I recently had a look at a friend's Suunto D5 user manual and was very surprised to see this statement:

NOTE: It is always recommended to keep close to the decompression ceiling when ascending.​

In fact, the depth -- labeled "Stop" on the main screen -- seems to be identically the ceiling value. Their guidance is to stay within a range of [-2 +10] ft of that changing value. In their words, "providing continuous decompression with optimum ascent time."

In contrast, Shearwater computers (and I actually think my very old Suunto Mosquito did as well) round the ceiling up to the next multiple of 10 ft / 3 m for the displayed Stop depth. The continuous ceiling is available, of course, and the Perdix can even be set to automatically display it in place of the NDL field. However, the Perdix manual has this note:

Please note that there is very limited information on the effects of following a continuous ceiling instead of stopping at stops and only moving up to the next stop when the stop has cleared​

The Teric manual, in contrast, does not have such a statement.

I'm curious then...
Is the lack of such a warning in the Teric manual and flat out recommendation by Suunto's newest release indicative of any recent research?
If you use a different Suunto computer for technical diving, does it also guide you toward a continuous ascent (as the D5 does) rather than traditional discrete stop depths?
If you use a Shearwater, do you ride the ceiling up on a routine basis? (I can easily see doing this in an emergency situation, likely with more aggressive GFs as well.)
Any sense of the runtime savings by such a practice?

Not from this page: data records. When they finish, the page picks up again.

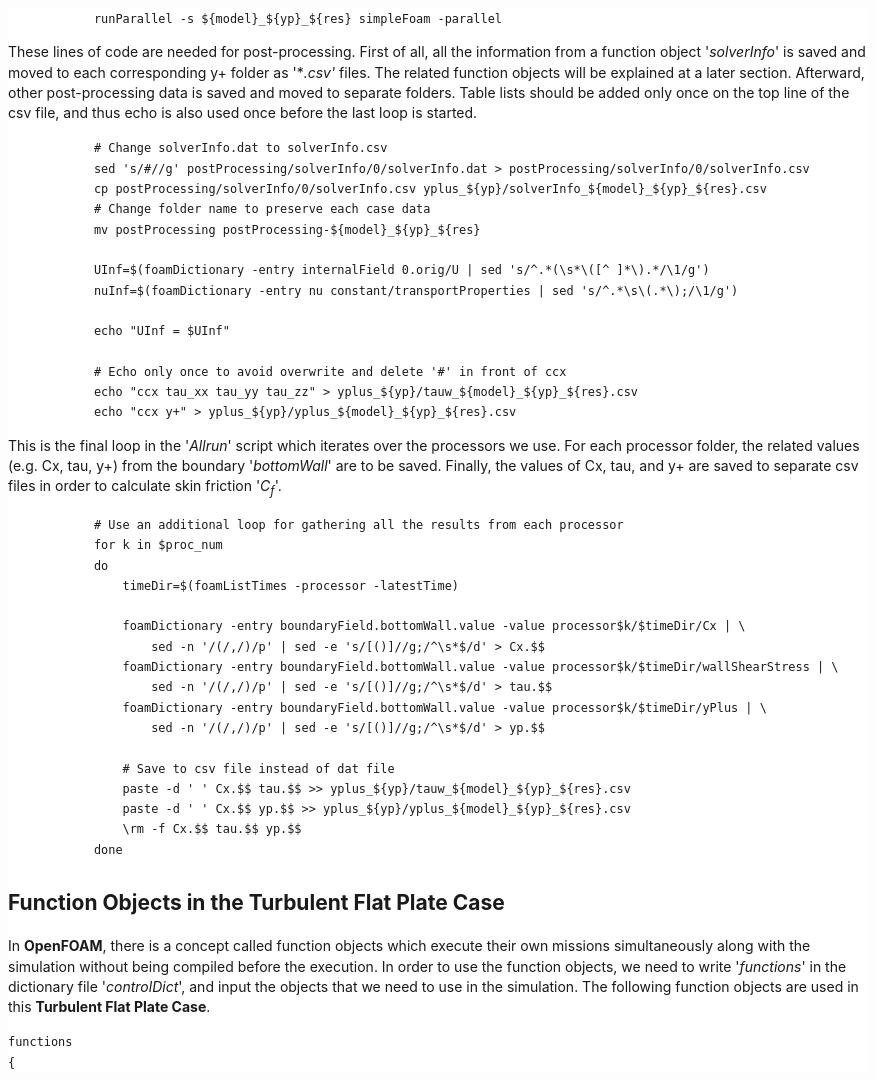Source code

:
 ```                
            runParallel -s ${model}_${yp}_${res} simpleFoam -parallel
```

These lines of code are needed for post-processing. First of all, all the information from a function object '*solverInfo*' is saved and moved to each corresponding y+ folder as '\**.csv'* files. The related function objects will be explained at a later section. Afterward, other post-processing data is saved and moved to separate folders. Table lists should be added only once on the top line of the csv file, and thus echo is also used once before the last loop is started.
```
            # Change solverInfo.dat to solverInfo.csv
            sed 's/#//g' postProcessing/solverInfo/0/solverInfo.dat > postProcessing/solverInfo/0/solverInfo.csv
            cp postProcessing/solverInfo/0/solverInfo.csv yplus_${yp}/solverInfo_${model}_${yp}_${res}.csv
            # Change folder name to preserve each case data
            mv postProcessing postProcessing-${model}_${yp}_${res}                

            UInf=$(foamDictionary -entry internalField 0.orig/U | sed 's/^.*(\s*\([^ ]*\).*/\1/g')
            nuInf=$(foamDictionary -entry nu constant/transportProperties | sed 's/^.*\s\(.*\);/\1/g')

            echo "UInf = $UInf"

            # Echo only once to avoid overwrite and delete '#' in front of ccx
            echo "ccx tau_xx tau_yy tau_zz" > yplus_${yp}/tauw_${model}_${yp}_${res}.csv
            echo "ccx y+" > yplus_${yp}/yplus_${model}_${yp}_${res}.csv
```

This is the final loop in the '*Allrun*' script which iterates over the processors we use. For each processor folder, the related values (e.g. Cx, tau, y+) from the boundary '*bottomWall*' are to be saved. Finally, the values of Cx, tau, and y+ are saved to separate csv files in order to calculate skin friction '*C<sub>f</sub>*'.
```
            # Use an additional loop for gathering all the results from each processor
            for k in $proc_num
            do
                timeDir=$(foamListTimes -processor -latestTime)

                foamDictionary -entry boundaryField.bottomWall.value -value processor$k/$timeDir/Cx | \
                    sed -n '/(/,/)/p' | sed -e 's/[()]//g;/^\s*$/d' > Cx.$$
                foamDictionary -entry boundaryField.bottomWall.value -value processor$k/$timeDir/wallShearStress | \
                    sed -n '/(/,/)/p' | sed -e 's/[()]//g;/^\s*$/d' > tau.$$
                foamDictionary -entry boundaryField.bottomWall.value -value processor$k/$timeDir/yPlus | \
                    sed -n '/(/,/)/p' | sed -e 's/[()]//g;/^\s*$/d' > yp.$$
            
                # Save to csv file instead of dat file
                paste -d ' ' Cx.$$ tau.$$ >> yplus_${yp}/tauw_${model}_${yp}_${res}.csv                
                paste -d ' ' Cx.$$ yp.$$ >> yplus_${yp}/yplus_${model}_${yp}_${res}.csv
                \rm -f Cx.$$ tau.$$ yp.$$                    
            done
```
## **Function Objects in the Turbulent Flat Plate Case**
In **OpenFOAM**, there is a concept called function objects which execute their own missions simultaneously along with the simulation without being compiled before the execution. In order to use the function objects, we need to write '*functions*' in the dictionary file '*controlDict*', and input the objects that we need to use in the simulation. The following function objects are used in this **Turbulent Flat Plate Case**.
```
functions
{
```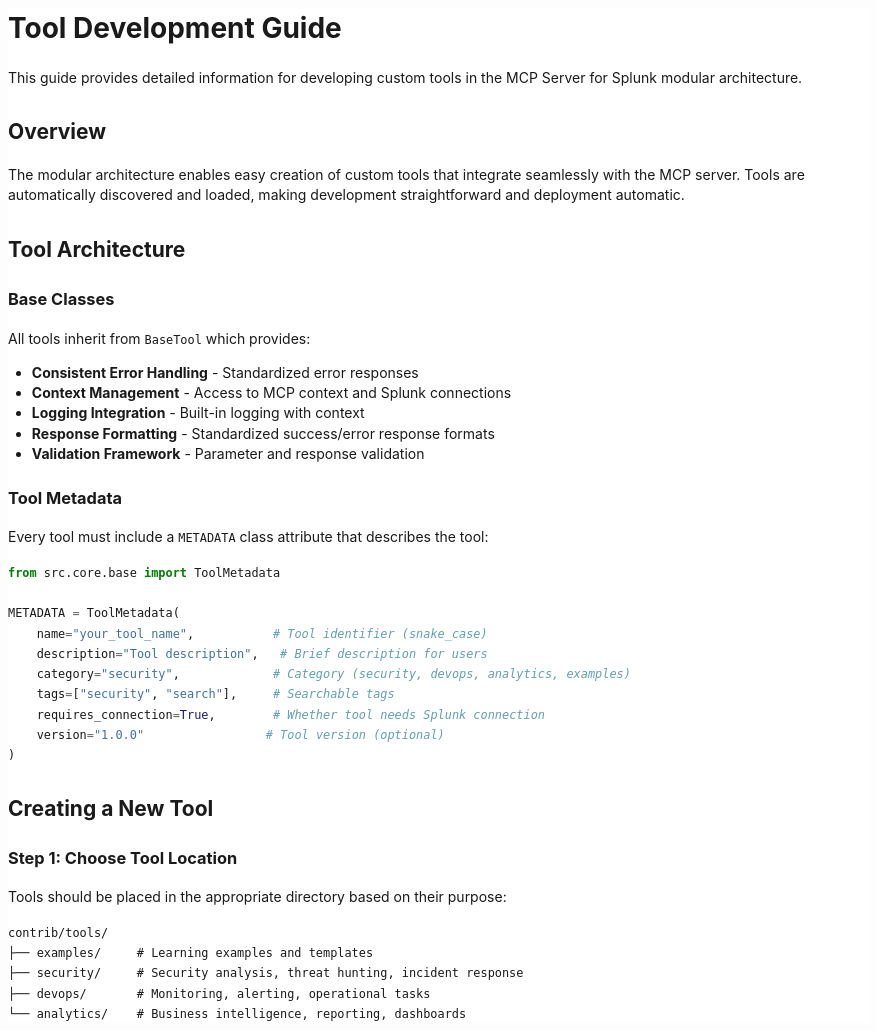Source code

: # Tool Development Guide

This guide provides detailed information for developing custom tools in the MCP Server for Splunk modular architecture.

## Overview

The modular architecture enables easy creation of custom tools that integrate seamlessly with the MCP server. Tools are automatically discovered and loaded, making development straightforward and deployment automatic.

## Tool Architecture

### Base Classes

All tools inherit from `BaseTool` which provides:
- **Consistent Error Handling** - Standardized error responses
- **Context Management** - Access to MCP context and Splunk connections
- **Logging Integration** - Built-in logging with context
- **Response Formatting** - Standardized success/error response formats
- **Validation Framework** - Parameter and response validation

### Tool Metadata

Every tool must include a `METADATA` class attribute that describes the tool:

```python
from src.core.base import ToolMetadata

METADATA = ToolMetadata(
    name="your_tool_name",           # Tool identifier (snake_case)
    description="Tool description",   # Brief description for users
    category="security",             # Category (security, devops, analytics, examples)
    tags=["security", "search"],     # Searchable tags
    requires_connection=True,        # Whether tool needs Splunk connection
    version="1.0.0"                 # Tool version (optional)
)
```

## Creating a New Tool

### Step 1: Choose Tool Location

Tools should be placed in the appropriate directory based on their purpose:

```
contrib/tools/
├── examples/     # Learning examples and templates
├── security/     # Security analysis, threat hunting, incident response
├── devops/       # Monitoring, alerting, operational tasks
└── analytics/    # Business intelligence, reporting, dashboards
```
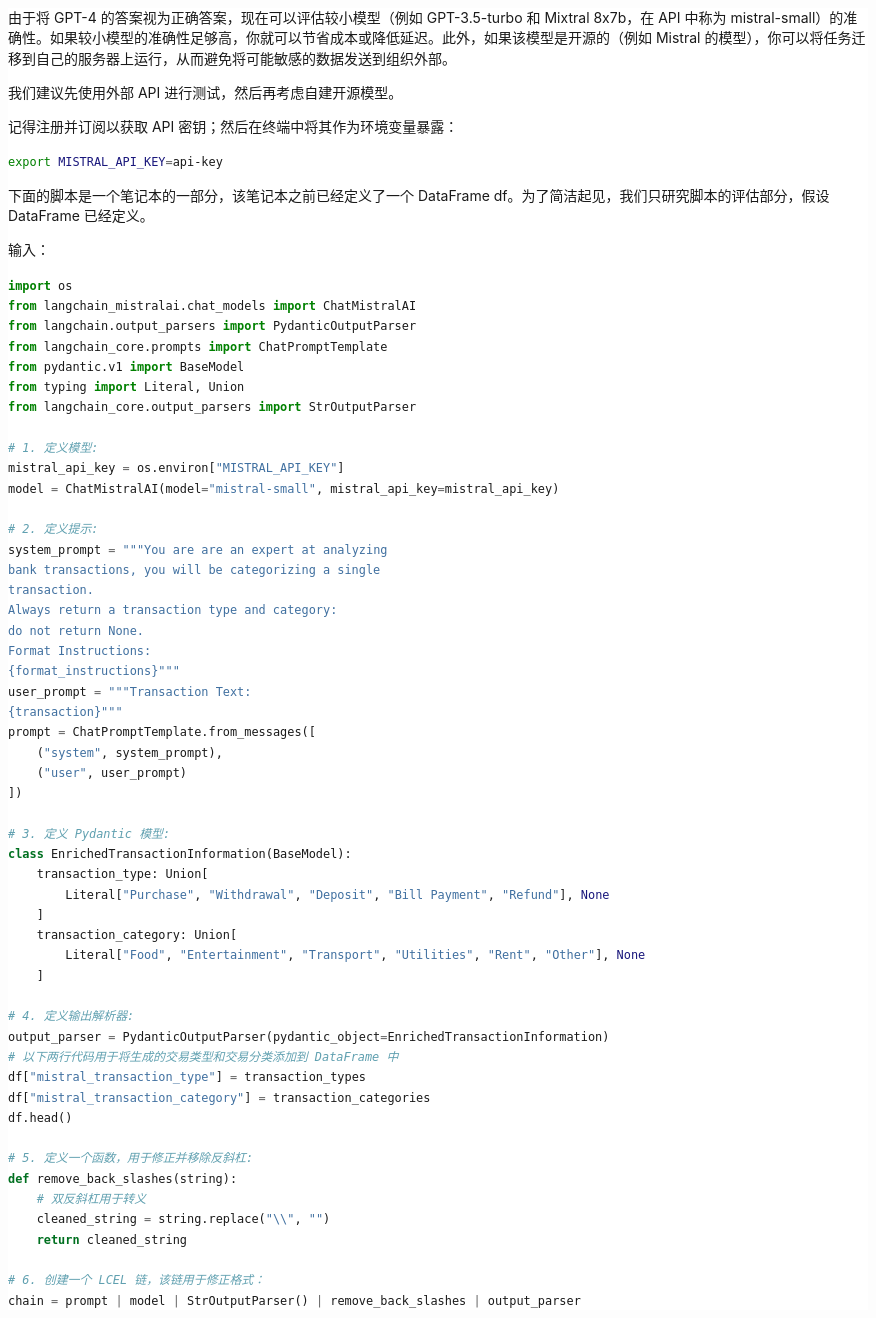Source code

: 由于将 GPT-4 的答案视为正确答案，现在可以评估较小模型（例如 GPT-3.5-turbo 和 Mixtral 8x7b，在 API 中称为 mistral-small）的准确性。如果较小模型的准确性足够高，你就可以节省成本或降低延迟。此外，如果该模型是开源的（例如 Mistral 的模型），你可以将任务迁移到自己的服务器上运行，从而避免将可能敏感的数据发送到组织外部。

我们建议先使用外部 API 进行测试，然后再考虑自建开源模型。

记得注册并订阅以获取 API 密钥；然后在终端中将其作为环境变量暴露：
```bash
export MISTRAL_API_KEY=api-key
```

下面的脚本是一个笔记本的一部分，该笔记本之前已经定义了一个 DataFrame df。为了简洁起见，我们只研究脚本的评估部分，假设 DataFrame 已经定义。

输入：

```python
import os
from langchain_mistralai.chat_models import ChatMistralAI
from langchain.output_parsers import PydanticOutputParser
from langchain_core.prompts import ChatPromptTemplate
from pydantic.v1 import BaseModel
from typing import Literal, Union
from langchain_core.output_parsers import StrOutputParser

# 1. 定义模型:
mistral_api_key = os.environ["MISTRAL_API_KEY"]
model = ChatMistralAI(model="mistral-small", mistral_api_key=mistral_api_key)

# 2. 定义提示:
system_prompt = """You are are an expert at analyzing
bank transactions, you will be categorizing a single
transaction.
Always return a transaction type and category:
do not return None.
Format Instructions:
{format_instructions}"""
user_prompt = """Transaction Text:
{transaction}"""
prompt = ChatPromptTemplate.from_messages([
    ("system", system_prompt),
    ("user", user_prompt)
])

# 3. 定义 Pydantic 模型:
class EnrichedTransactionInformation(BaseModel):
    transaction_type: Union[
        Literal["Purchase", "Withdrawal", "Deposit", "Bill Payment", "Refund"], None
    ]
    transaction_category: Union[
        Literal["Food", "Entertainment", "Transport", "Utilities", "Rent", "Other"], None
    ]

# 4. 定义输出解析器:
output_parser = PydanticOutputParser(pydantic_object=EnrichedTransactionInformation)
# 以下两行代码用于将生成的交易类型和交易分类添加到 DataFrame 中
df["mistral_transaction_type"] = transaction_types
df["mistral_transaction_category"] = transaction_categories
df.head()

# 5. 定义一个函数，用于修正并移除反斜杠:
def remove_back_slashes(string):
    # 双反斜杠用于转义
    cleaned_string = string.replace("\\", "")
    return cleaned_string

# 6. 创建一个 LCEL 链，该链用于修正格式：
chain = prompt | model | StrOutputParser() | remove_back_slashes | output_parser
```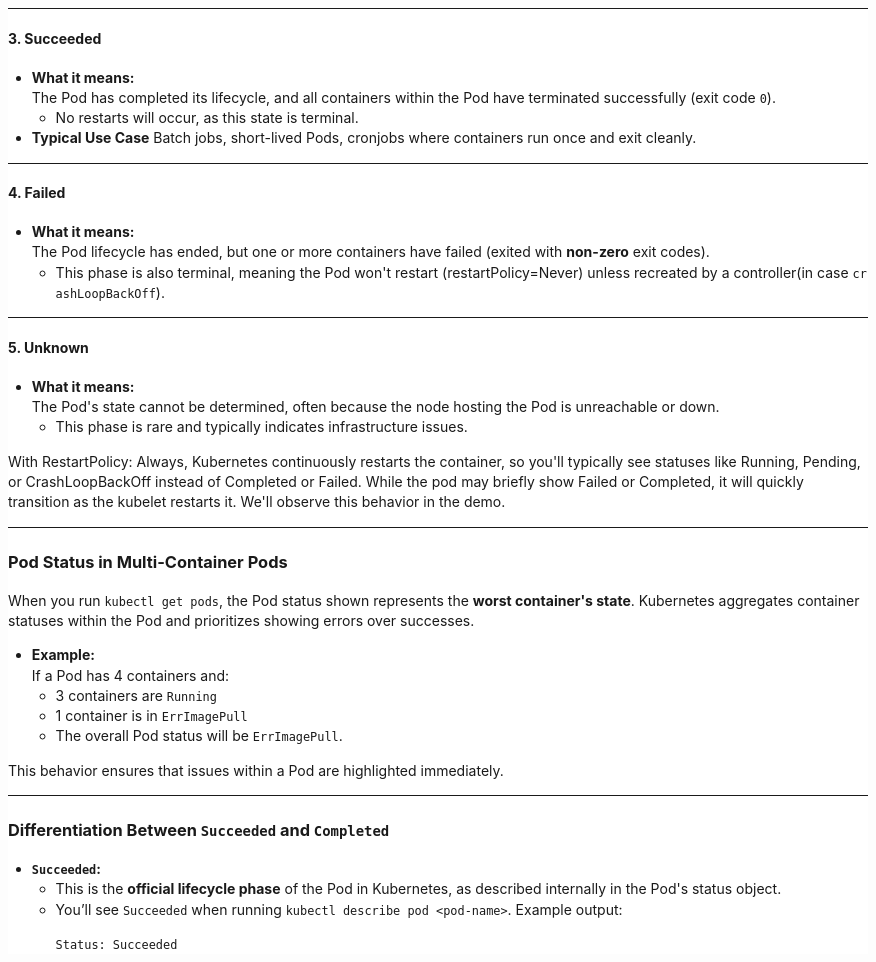 

---

#### **3. Succeeded**
- **What it means:**  
  The Pod has completed its lifecycle, and all containers within the Pod have terminated successfully (exit code `0`).
  - No restarts will occur, as this state is terminal.
- **Typical Use Case**
  Batch jobs, short-lived Pods, cronjobs where containers run once and exit cleanly.

---

#### **4. Failed**
- **What it means:**  
  The Pod lifecycle has ended, but one or more containers have failed (exited with **non-zero** exit codes).
  - This phase is also terminal, meaning the Pod won't restart (restartPolicy=Never) unless recreated by a controller(in case `crashLoopBackOff`).

---

#### **5. Unknown**
- **What it means:**  
  The Pod's state cannot be determined, often because the node hosting the Pod is unreachable or down.
  - This phase is rare and typically indicates infrastructure issues.

With RestartPolicy: Always, Kubernetes continuously restarts the container, so you'll typically see statuses like Running, Pending, or CrashLoopBackOff instead of Completed or Failed. While the pod may briefly show Failed or Completed, it will quickly transition as the kubelet restarts it. We'll observe this behavior in the demo.

---

### **Pod Status in Multi-Container Pods**
When you run `kubectl get pods`, the Pod status shown represents the **worst container's state**. Kubernetes aggregates container statuses within the Pod and prioritizes showing errors over successes. 

- **Example:**  
  If a Pod has 4 containers and:
  - 3 containers are `Running`
  - 1 container is in `ErrImagePull`
  - The overall Pod status will be `ErrImagePull`.

This behavior ensures that issues within a Pod are highlighted immediately.

---

### **Differentiation Between `Succeeded` and `Completed`**

- **`Succeeded`:**  
  - This is the **official lifecycle phase** of the Pod in Kubernetes, as described internally in the Pod's status object.
  - You’ll see `Succeeded` when running `kubectl describe pod <pod-name>`. Example output:
    ```
    Status: Succeeded
    ```
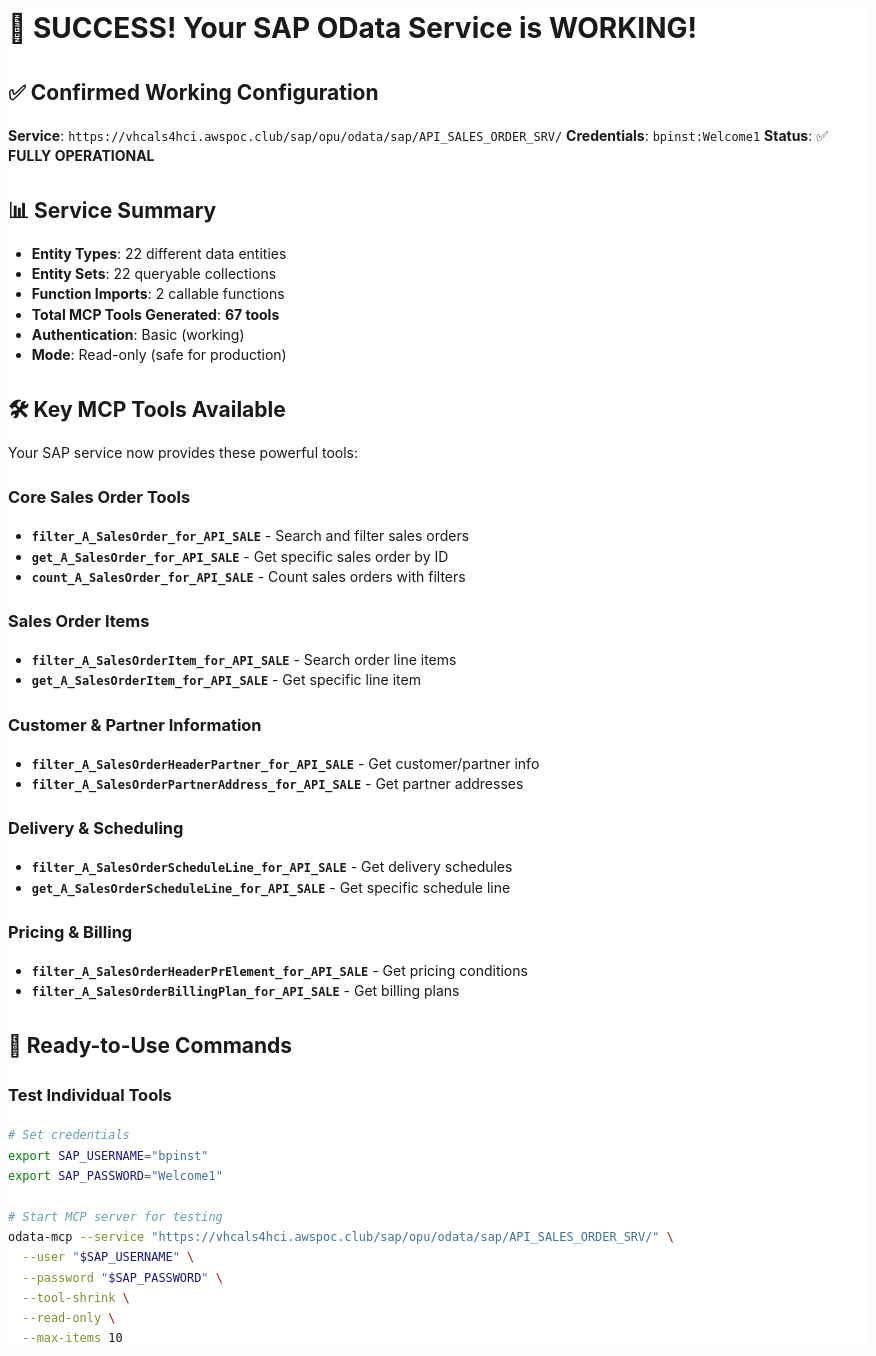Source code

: # 🎉 SUCCESS! Your SAP OData Service is WORKING!

## ✅ Confirmed Working Configuration

**Service**: `https://vhcals4hci.awspoc.club/sap/opu/odata/sap/API_SALES_ORDER_SRV/`
**Credentials**: `bpinst:Welcome1`
**Status**: ✅ **FULLY OPERATIONAL**

## 📊 Service Summary

- **Entity Types**: 22 different data entities
- **Entity Sets**: 22 queryable collections  
- **Function Imports**: 2 callable functions
- **Total MCP Tools Generated**: **67 tools**
- **Authentication**: Basic (working)
- **Mode**: Read-only (safe for production)

## 🛠️ Key MCP Tools Available

Your SAP service now provides these powerful tools:

### Core Sales Order Tools
- **`filter_A_SalesOrder_for_API_SALE`** - Search and filter sales orders
- **`get_A_SalesOrder_for_API_SALE`** - Get specific sales order by ID
- **`count_A_SalesOrder_for_API_SALE`** - Count sales orders with filters

### Sales Order Items
- **`filter_A_SalesOrderItem_for_API_SALE`** - Search order line items
- **`get_A_SalesOrderItem_for_API_SALE`** - Get specific line item

### Customer & Partner Information
- **`filter_A_SalesOrderHeaderPartner_for_API_SALE`** - Get customer/partner info
- **`filter_A_SalesOrderPartnerAddress_for_API_SALE`** - Get partner addresses

### Delivery & Scheduling
- **`filter_A_SalesOrderScheduleLine_for_API_SALE`** - Get delivery schedules
- **`get_A_SalesOrderScheduleLine_for_API_SALE`** - Get specific schedule line

### Pricing & Billing
- **`filter_A_SalesOrderHeaderPrElement_for_API_SALE`** - Get pricing conditions
- **`filter_A_SalesOrderBillingPlan_for_API_SALE`** - Get billing plans

## 🚀 Ready-to-Use Commands

### Test Individual Tools
```bash
# Set credentials
export SAP_USERNAME="bpinst"
export SAP_PASSWORD="Welcome1"

# Start MCP server for testing
odata-mcp --service "https://vhcals4hci.awspoc.club/sap/opu/odata/sap/API_SALES_ORDER_SRV/" \
  --user "$SAP_USERNAME" \
  --password "$SAP_PASSWORD" \
  --tool-shrink \
  --read-only \
  --max-items 10
```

From past experience a Suunto DC will “punish” you for being deeper than the ceiling on a deco stop. I have found that being at 5m when the ceiling says 3m,results in a 5 min stop being upwards of 7 or 8 minutes, depending on the dive. Other divers I know who have acquired a deco obligation have said the same thing. I assume it is because i was not off gassing at the optimal rate for the algorithm.